El vehículo recorrió 200 metros más, hasta detenerse frente
a una enorme piedra. El terreno es ondulado, árido, salpicado aquí y allá por
matas de pastos duros y calafates, y surcado por senderos de ovejas.
“Aquí, al pie de esta gran piedra, fue donde se fusiló a los
huelguistas. Me lo dijo mi abuelo, que vivió toda esa tragedia”, acotó don
Horacio con voz clara, didáctica, informativa. Preguntado sobre qué sentía al
recordar esa historia, manifestó no tener un sentimiento especial; simplemente,
que le parecía “una barbaridad, una cosa mal hecha, eso de matar así a la
gente”.
Casi las mismas palabras que recogió Osvaldo Bayer de boca
del sobreviviente Walter Knoll: “Por más culpables que hubieran sido los
huelguistas, no había por qué fusilarlos de esa manera; fue un crimen, un
crimen horrible, matar así a la gente desarmada, sin preguntárseles siquiera
cómo se llamaban”.
Desde la piedra grande se puede ver, a lo lejos, el galpón
de esquila donde pasaron su última y terrible noche los condenados a muerte; y
el camino que tuvieron que recorrer, hasta llegar al lugar del suplicio final.
Muy cerca de la gran piedra, en el árido suelo, don Horacio
señala dos sitios que presentan una ligera e irregular depresión en el terreno:
“Para mí que estas son fosas donde enterraron los cadáveres”, afirma.
La emoción del cronista crecía en intensidad. Quizá allí
mismo se habrían parado por última vez Pablo Schulz, o el alemán Otto, o el
menor Juan Esteban; o aquel roto chileno herido en la ingle por Radrizzani, el
soldado que no quería matar a sus semejantes.

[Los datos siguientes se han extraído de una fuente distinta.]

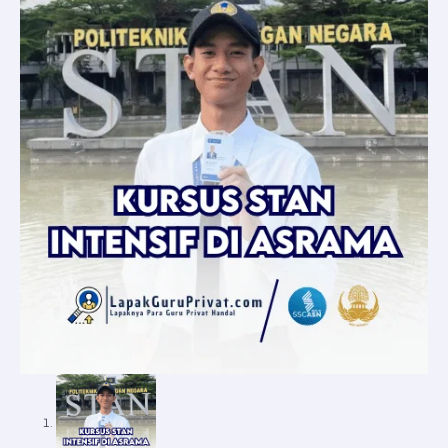
Asrama
&
Tryout
Rutin:
Persiapan
Masuk
IPDN
Terbaik
untuk
Anak
Anda
quantity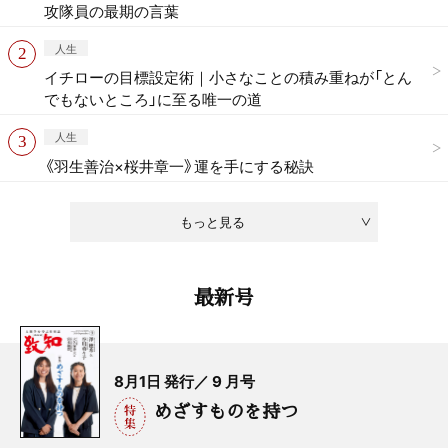
攻隊員の最期の言葉
人生
イチローの目標設定術｜小さなことの積み重ねが「とん
でもないところ」に至る唯一の道
人生
《羽生善治×桜井章一》運を手にする秘訣
もっと見る
最新号
8月1日 発行／ 9 月号
めざすものを持つ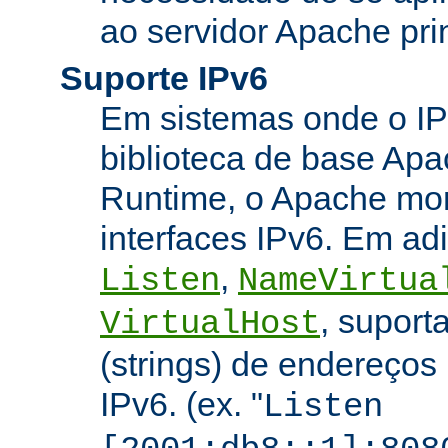
ao servidor Apache prin
Suporte IPv6
Em sistemas onde o IP
biblioteca de base Apa
Runtime, o Apache mon
interfaces IPv6. Em adi
,
Listen
NameVirtua
, suport
VirtualHost
(strings) de endereços
IPv6. (ex. "
Listen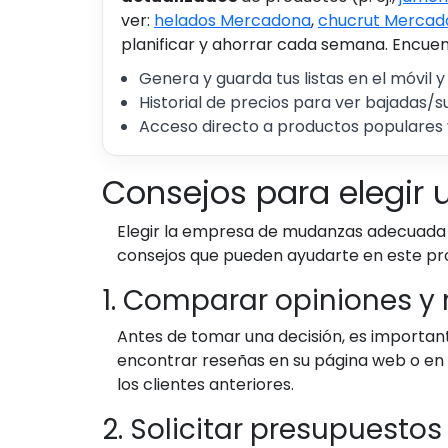
ver:
helados Mercadona
,
chucrut Mercad
planificar y ahorrar cada semana. Encuent
Genera y guarda tus listas en el móvil y
Historial de precios para ver bajadas/s
Acceso directo a productos populares 
Consejos para elegir
Elegir la empresa de mudanzas adecuada es
consejos que pueden ayudarte en este pr
1. Comparar opiniones y
Antes de tomar una decisión, es importan
encontrar reseñas en su página web o en pl
los clientes anteriores.
2. Solicitar presupuestos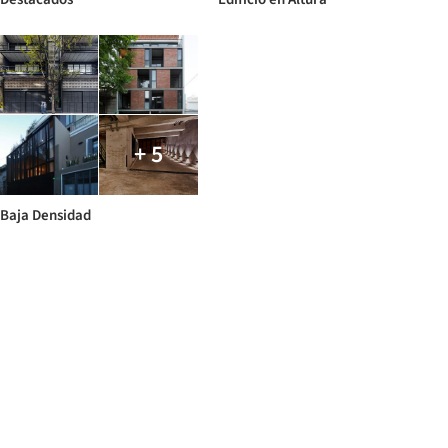
+ 5
Baja Densidad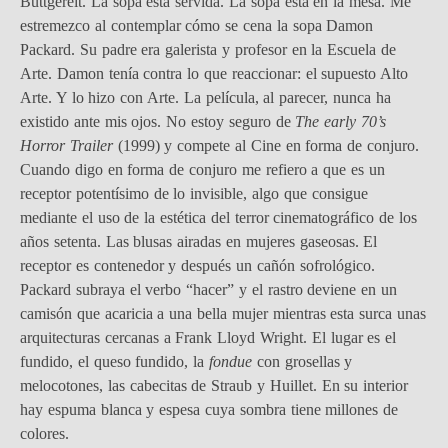
Buttgereit. La sopa está servida. La sopa está en la mesa. Me
estremezco al contemplar cómo se cena la sopa Damon
Packard. Su padre era galerista y profesor en la Escuela de
Arte. Damon tenía contra lo que reaccionar: el supuesto Alto
Arte. Y lo hizo con Arte. La película, al parecer, nunca ha
existido ante mis ojos. No estoy seguro de
The early 70’s
Horror Trailer
(1999) y compete al Cine en forma de conjuro.
Cuando digo en forma de conjuro me refiero a que es un
receptor potentísimo de lo invisible, algo que consigue
mediante el uso de la estética del terror cinematográfico de los
años setenta. Las blusas airadas en mujeres gaseosas. El
receptor es contenedor y después un cañón sofrológico.
Packard subraya el verbo “hacer” y el rastro deviene en un
camisón que acaricia a una bella mujer mientras esta surca unas
arquitecturas cercanas a Frank Lloyd Wright. El lugar es el
fundido, el queso fundido, la
fondue
con grosellas y
melocotones, las cabecitas de Straub y Huillet. En su interior
hay espuma blanca y espesa cuya sombra tiene millones de
colores.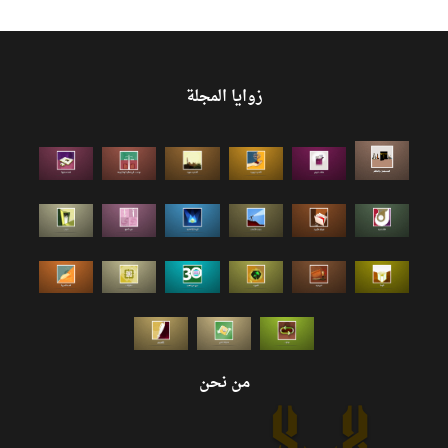
زوايا المجلة
من نحن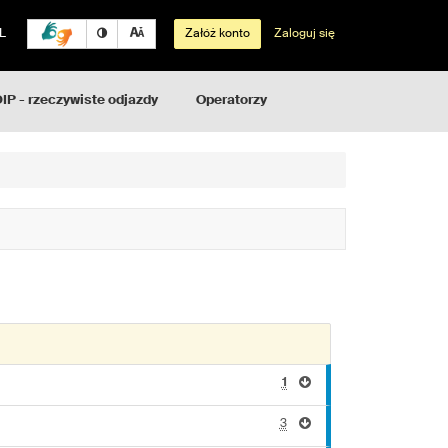
L
Załóż konto
Zaloguj się
IP - rzeczywiste odjazdy
Operatorzy
1
3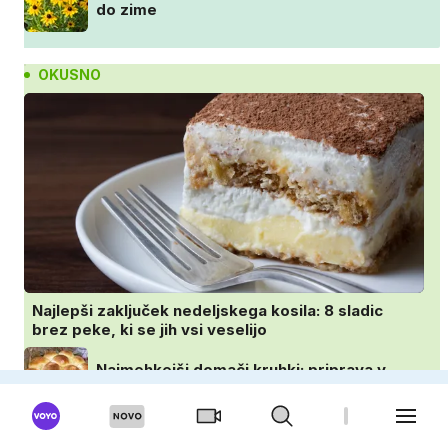
do zime
OKUSNO
Najlepši zaključek nedeljskega kosila: 8 sladic
brez peke, ki se jih vsi veselijo
Najmehkejši domači kruhki: priprava v
ponvi je trik za popoln rezultat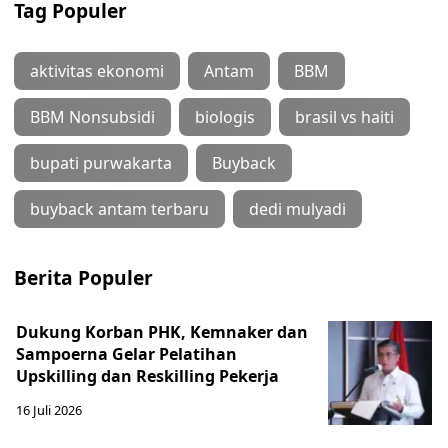
Tag Populer
aktivitas ekonomi
Antam
BBM
BBM Nonsubsidi
biologis
brasil vs haiti
bupati purwakarta
Buyback
buyback antam terbaru
dedi mulyadi
Berita Populer
Dukung Korban PHK, Kemnaker dan
Sampoerna Gelar Pelatihan
Upskilling dan Reskilling Pekerja
16 Juli 2026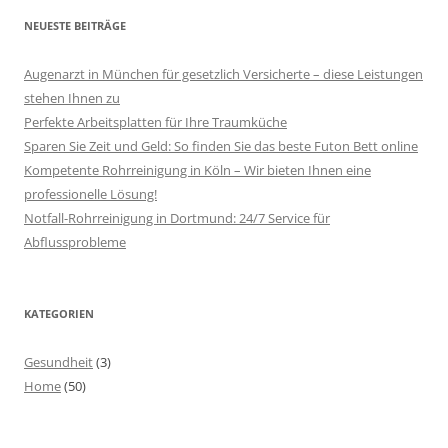
NEUESTE BEITRÄGE
Augenarzt in München für gesetzlich Versicherte – diese Leistungen
stehen Ihnen zu
Perfekte Arbeitsplatten für Ihre Traumküche
Sparen Sie Zeit und Geld: So finden Sie das beste Futon Bett online
Kompetente Rohrreinigung in Köln – Wir bieten Ihnen eine
professionelle Lösung!
Notfall-Rohrreinigung in Dortmund: 24/7 Service für
Abflussprobleme
KATEGORIEN
Gesundheit
(3)
Home
(50)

Desde ese lugar se ve un paisaje maravilloso, increíble. Un
paisaje que remeda el Paraíso. El último paisaje que vieron los fusilados,
instantes antes de que se desatara sobre ellos el fuego del infierno, vomitado
desde las bocas de los fusiles del Ejército Argentino.
Un epílogo a medias
La localización exacta de las tumbas y su cesión al pueblo
de El Calafate, representan un importante avance en la preservación de la
memoria histórica de los trabajadores, pero no redunda aún en la aplicación de
la Justicia. Jamás fueron condenados oficialmente, siquiera post-mortem, los
responsables de la masacre: el presidente Hipólito Yrigoyen, el teniente
coronel Héctor B. Varela, el capitán
Pedro Viñas Ibarra, el subteniente Frugoni Miranda, y los estancieros que
prestaron su concurso para marcar con la señal de la muerte a los delegados
obreros y trabajadores, sin reparar en su inocencia ni en su edad. Es de
esperar que estos crímenes de Estado, como los de la última dictadura militar,
no sigan gozando de impunidad, un cáncer que corroe las entrañas mismas de la
sociedad, de la auténtica democracia y de toda la humanidad.